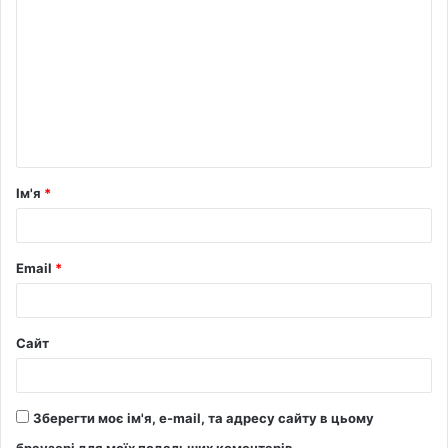
Ім'я
*
Email
*
Сайт
Зберегти моє ім'я, e-mail, та адресу сайту в цьому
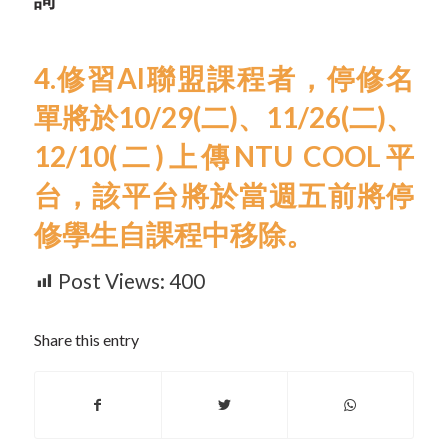
4.修習AI聯盟課程者，停修名
單將於10/29(二)、11/26(二)、
12/10(二)上傳NTU COOL平
台，該平台將於當週五前將停
修學生自課程中移除。
Post Views:
400
Share this entry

What this task involves. An exact copy of all entries is needed, with no pictures in it.

Answer box.
Ім'я
*
Email
*
Сайт
Зберегти моє ім'я, e-mail, та адресу сайту в цьому
4.修習AI聯盟課程者，停修名
單將於10/29(二)、11/26(二)、
12/10(二)上傳NTU COOL平
台，該平台將於當週五前將停
修學生自課程中移除。
Post Views:
400
Share this entry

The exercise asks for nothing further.